The Attention Economy of Compute: A Survey of Efficient Transformer Variants
Main article
Abstract
The quadratic scaling of self-attention with sequence length has motivated an extensive body of research on efficient transformer variants. This survey reviews over 60 such variants, organising them into five architectural families: sparse attention mechanisms (Longformer, BigBird, Reformer), linear attention approximations (Performer, cosFormer, FNet), hierarchical and segment-based approaches (Transformer-XL, Compressive Transformer, LongT5), hybrid state-space and attention models (Mamba, Jamba, Zamba2), and system-level optimisations (FlashAttention, PagedAttention, continuous batching).
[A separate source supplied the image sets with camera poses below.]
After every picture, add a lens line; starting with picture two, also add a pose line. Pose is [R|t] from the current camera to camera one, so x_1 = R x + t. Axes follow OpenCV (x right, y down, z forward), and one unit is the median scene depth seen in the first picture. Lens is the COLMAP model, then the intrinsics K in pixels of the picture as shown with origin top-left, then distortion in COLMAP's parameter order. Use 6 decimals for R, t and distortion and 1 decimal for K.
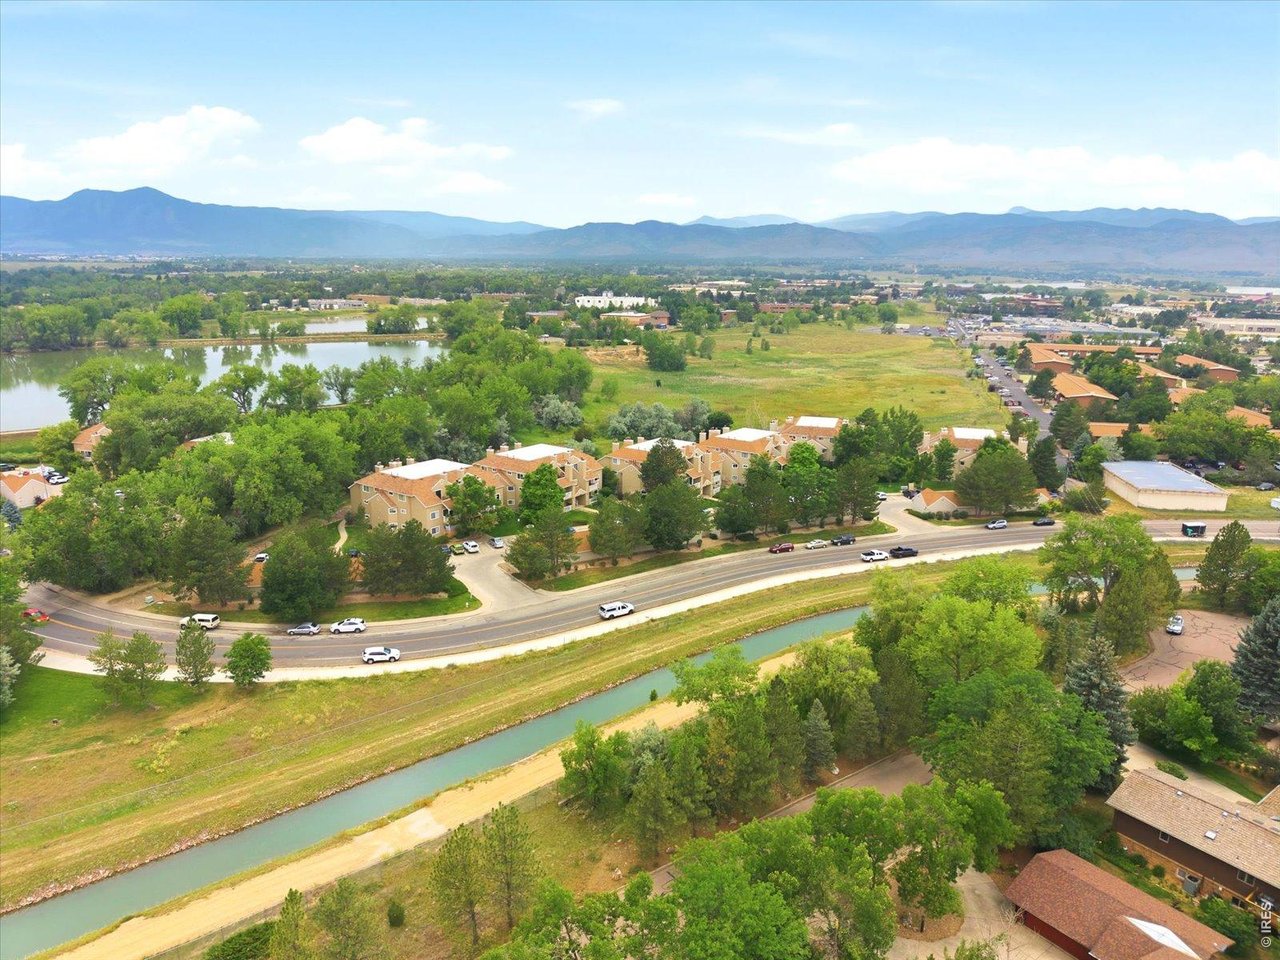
lens RADIAL K [[702.0, 0, 640.0], [0, 702.0, 480.0], [0, 0, 1]] dist [0.027999, -0.000521]
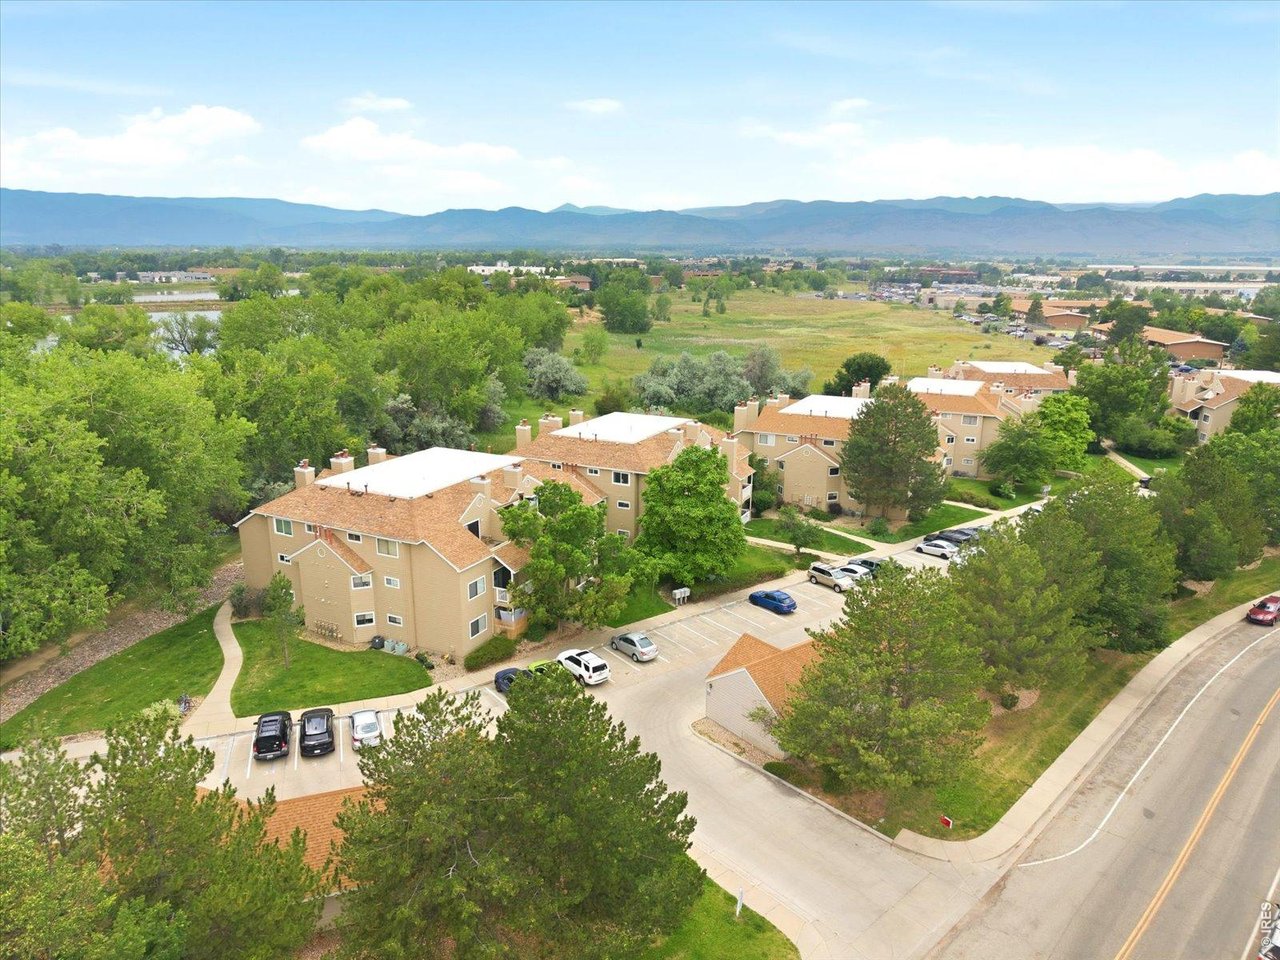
lens RADIAL K [[710.1, 0, 603.9], [0, 710.1, 481.7], [0, 0, 1]] dist [0.022524, -0.000346]
pose [[0.991409, -0.045558, 0.122608, -0.247458], [0.043679, 0.998884, 0.017974, -0.012039], [-0.123290, -0.012464, 0.992292, 0.555069]]
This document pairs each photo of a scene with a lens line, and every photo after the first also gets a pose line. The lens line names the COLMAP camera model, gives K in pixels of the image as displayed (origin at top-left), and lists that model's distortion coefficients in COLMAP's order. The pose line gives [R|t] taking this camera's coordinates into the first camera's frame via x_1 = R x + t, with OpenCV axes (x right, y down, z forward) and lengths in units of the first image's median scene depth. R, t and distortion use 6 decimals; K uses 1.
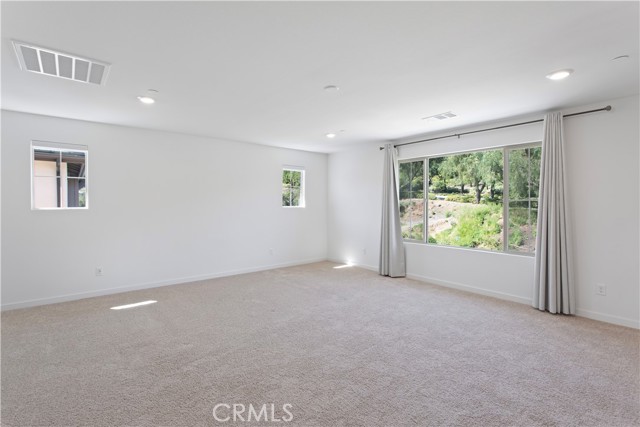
lens RADIAL K [[307.1, 0, 316.5], [0, 307.1, 202.8], [0, 0, 1]] dist [-0.001359, 0.000276]
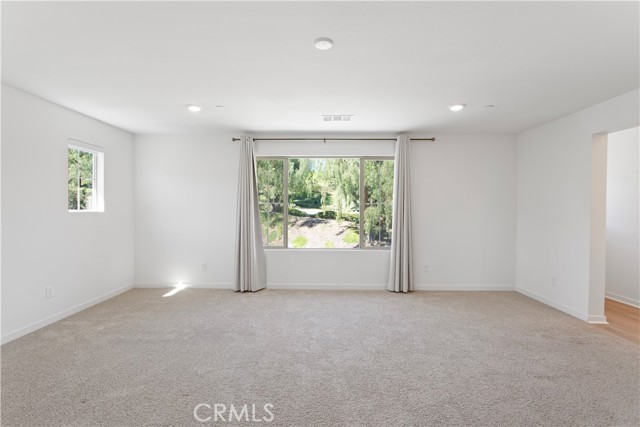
lens RADIAL K [[301.2, 0, 317.6], [0, 301.2, 208.1], [0, 0, 1]] dist [0.000212, 0.000763]
pose [[0.639642, -0.000906, 0.768672, -0.346960], [-0.004259, 0.999980, 0.004722, 0.003946], [-0.768661, -0.006294, 0.639625, 0.392105]]
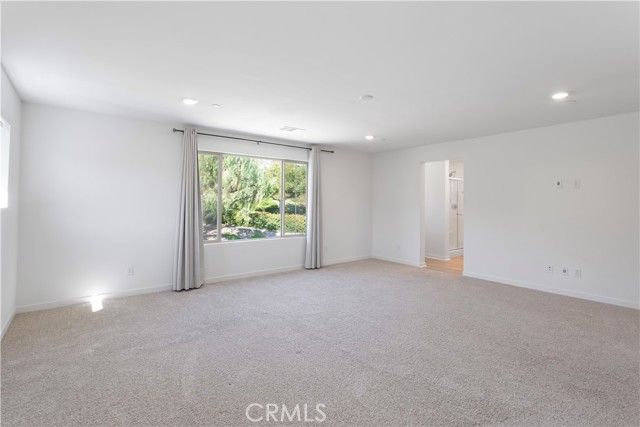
lens RADIAL K [[307.1, 0, 316.5], [0, 307.1, 202.8], [0, 0, 1]] dist [-0.001359, 0.000276]
pose [[0.016335, -0.007250, 0.999840, -0.724633], [-0.012044, 0.999900, 0.007447, -0.004215], [-0.999794, -0.012164, 0.016246, 0.805488]]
For each family, we evaluate the fundamental tradeoff made between computational efficiency and modelling expressiveness, summarise empirical performance on long-context benchmarks, and identify the usage regimes in which each approach is most appropriate. We find that the efficiency-expressiveness tradeoff is not uniform across application domains: for tasks with strong local structure (genomics, time-series), state-space models provide compelling alternatives to full attention; for tasks requiring global, document-level reasoning, sparse attention with carefully designed patterns continues to outperform. We conclude by identifying three directions — hardware-aware algorithm co-design, dynamic sparsity, and hybrid architectures — as the most promising for continued efficiency gains.